Segment Start: The data

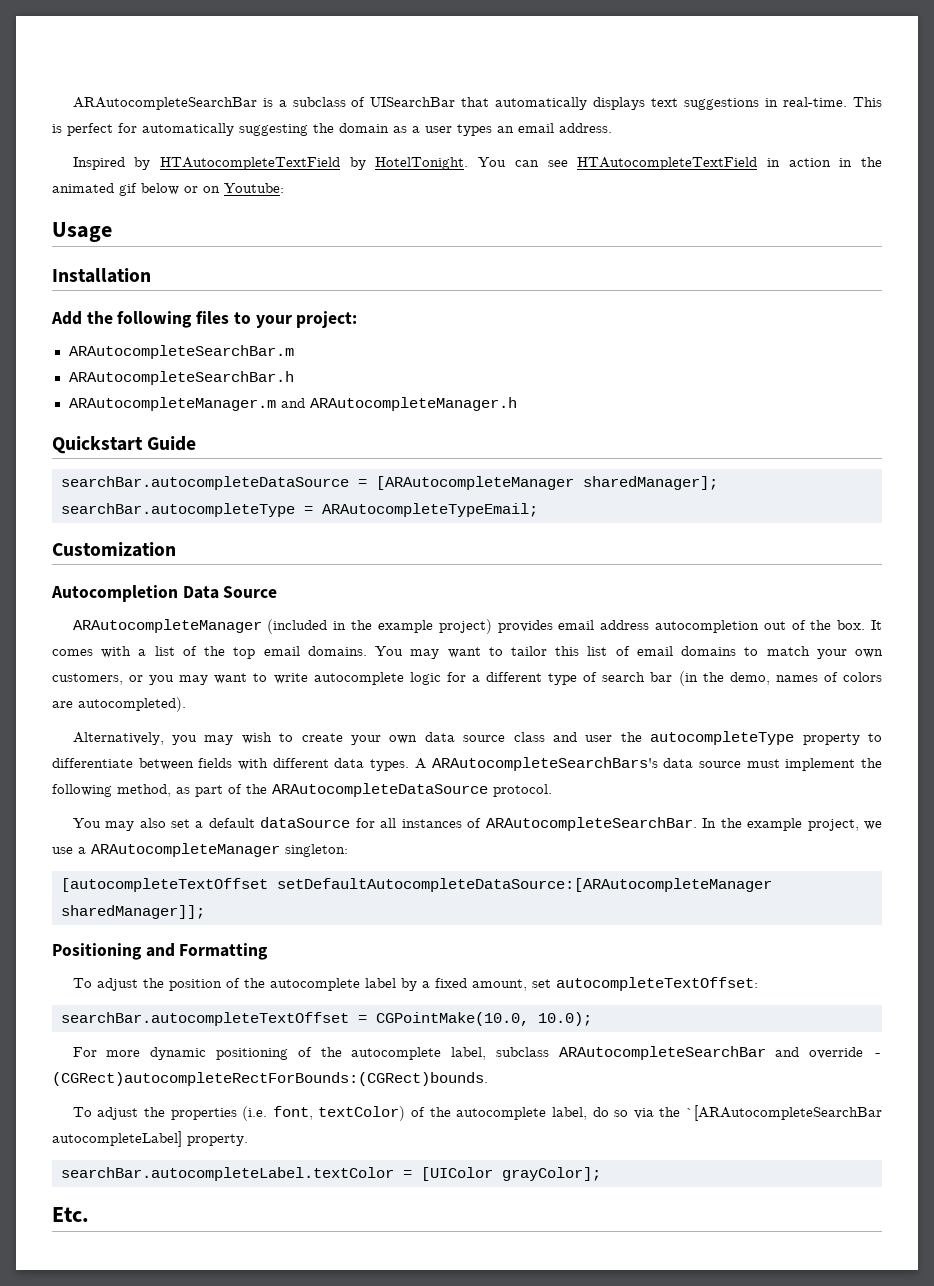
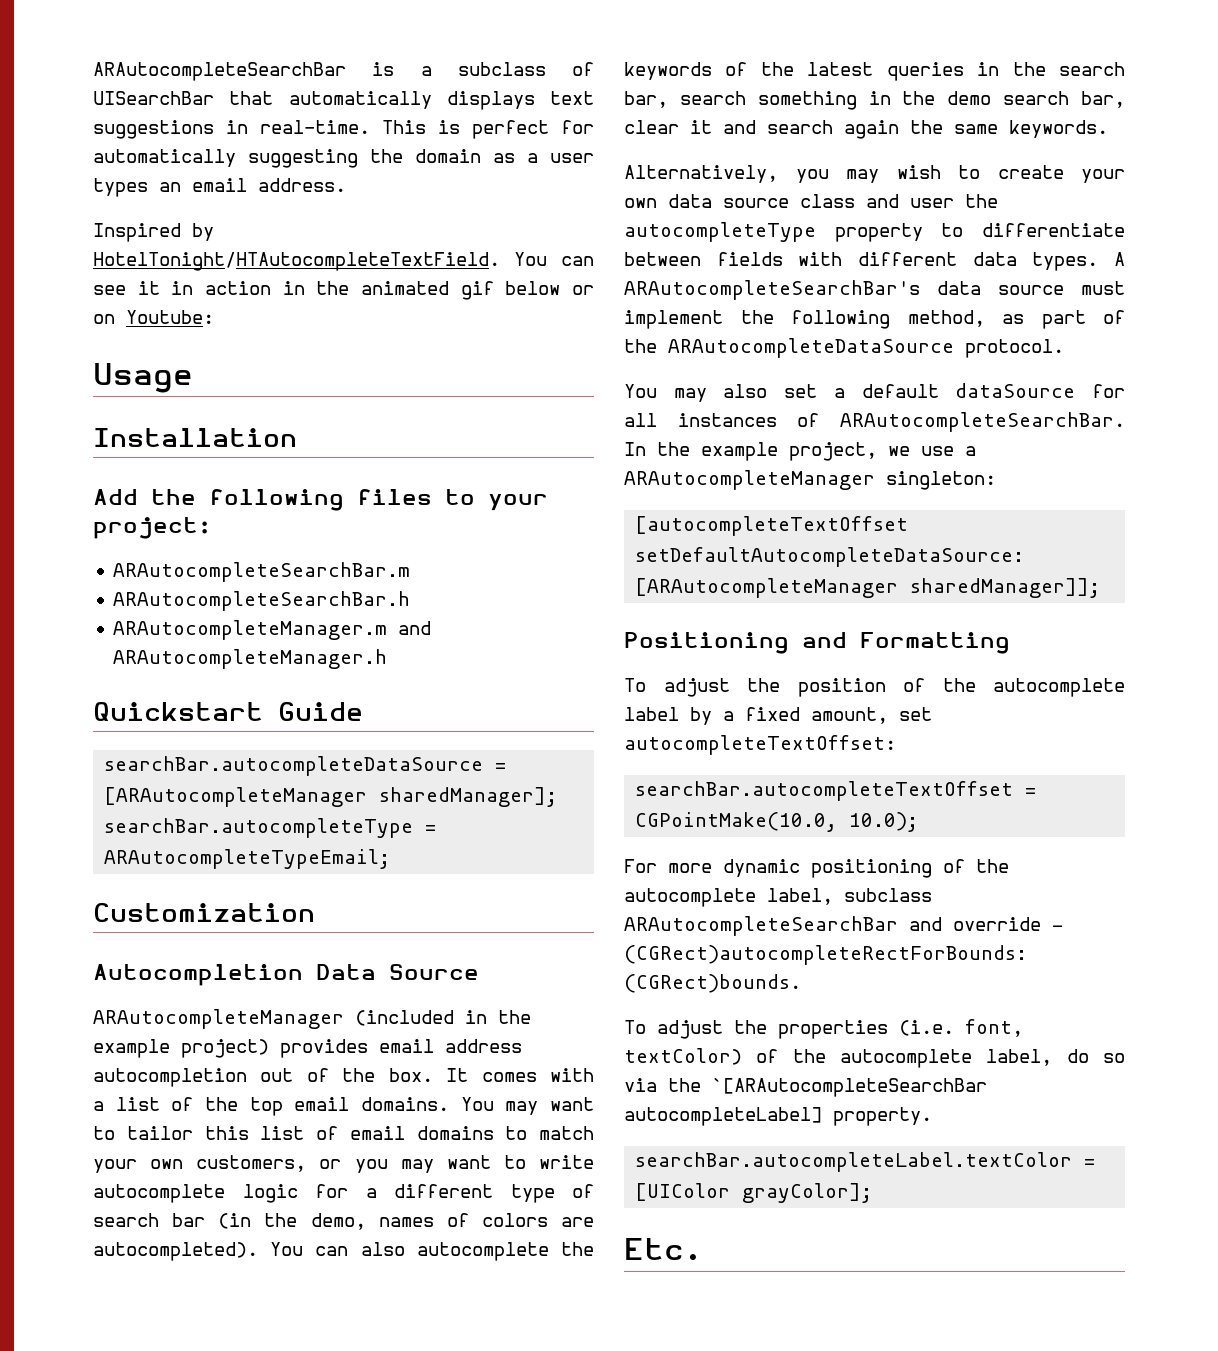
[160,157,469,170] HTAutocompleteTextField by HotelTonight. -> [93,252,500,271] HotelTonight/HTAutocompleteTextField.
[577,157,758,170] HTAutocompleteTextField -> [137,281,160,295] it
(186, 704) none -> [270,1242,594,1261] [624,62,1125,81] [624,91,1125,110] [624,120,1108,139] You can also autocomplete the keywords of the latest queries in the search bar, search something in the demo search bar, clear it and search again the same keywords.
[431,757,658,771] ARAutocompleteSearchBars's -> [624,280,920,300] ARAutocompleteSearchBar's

Segment End: The data
Segment Start: The data

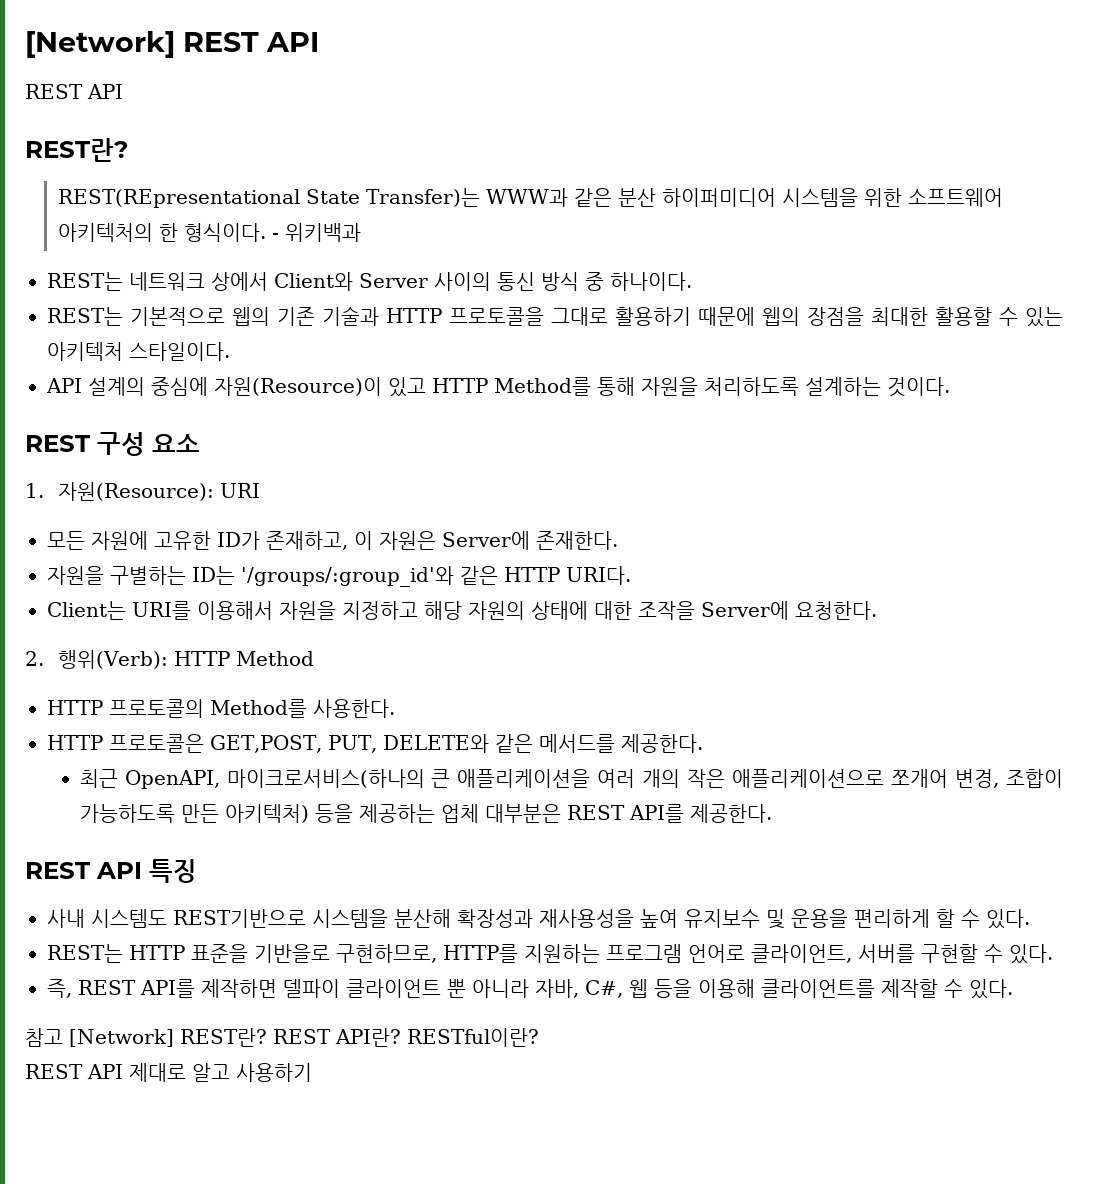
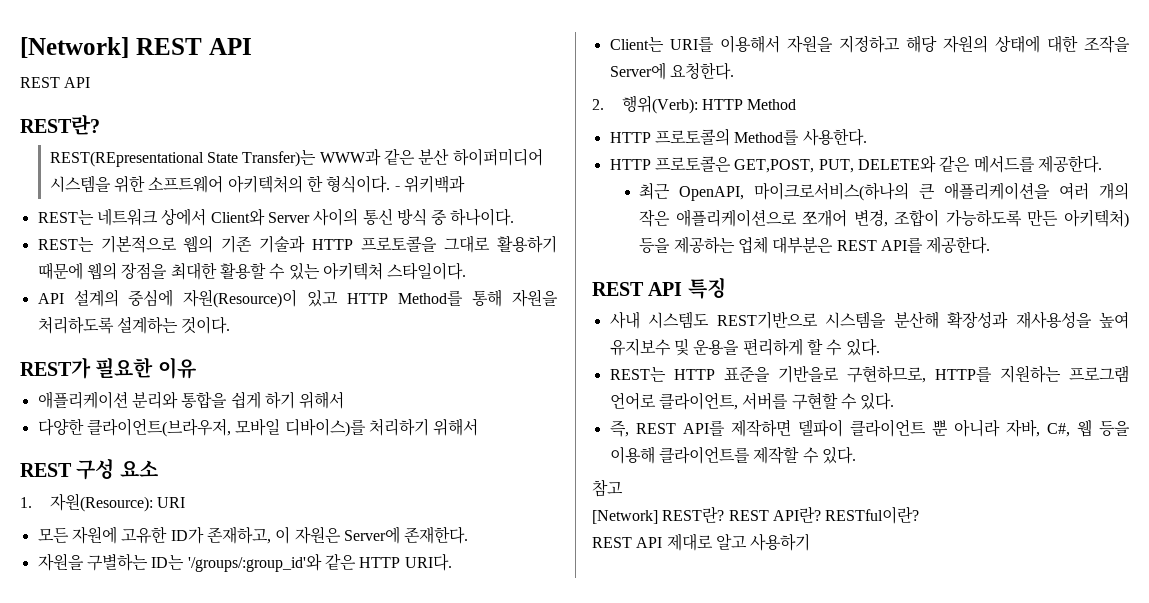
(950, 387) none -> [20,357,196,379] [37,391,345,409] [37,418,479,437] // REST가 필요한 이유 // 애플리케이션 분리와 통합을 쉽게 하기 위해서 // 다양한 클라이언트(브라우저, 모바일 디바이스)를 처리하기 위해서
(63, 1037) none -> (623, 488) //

Segment End: The data

What you will do:
Find "[577,157,758,170] HTAutocompleteTextField ->" in the entries above and copy that whole line exactly, then each line after it through the line that contains "[431,757,658,771] ARAutocompleteSearchBars's ->".

Written solution:
[577,157,758,170] HTAutocompleteTextField -> [137,281,160,295] it
(186, 704) none -> [270,1242,594,1261] [624,62,1125,81] [624,91,1125,110] [624,120,1108,139] You can also autocomplete the keywords of the latest queries in the search bar, search something in the demo search bar, clear it and search again the same keywords.
[431,757,658,771] ARAutocompleteSearchBars's -> [624,280,920,300] ARAutocompleteSearchBar's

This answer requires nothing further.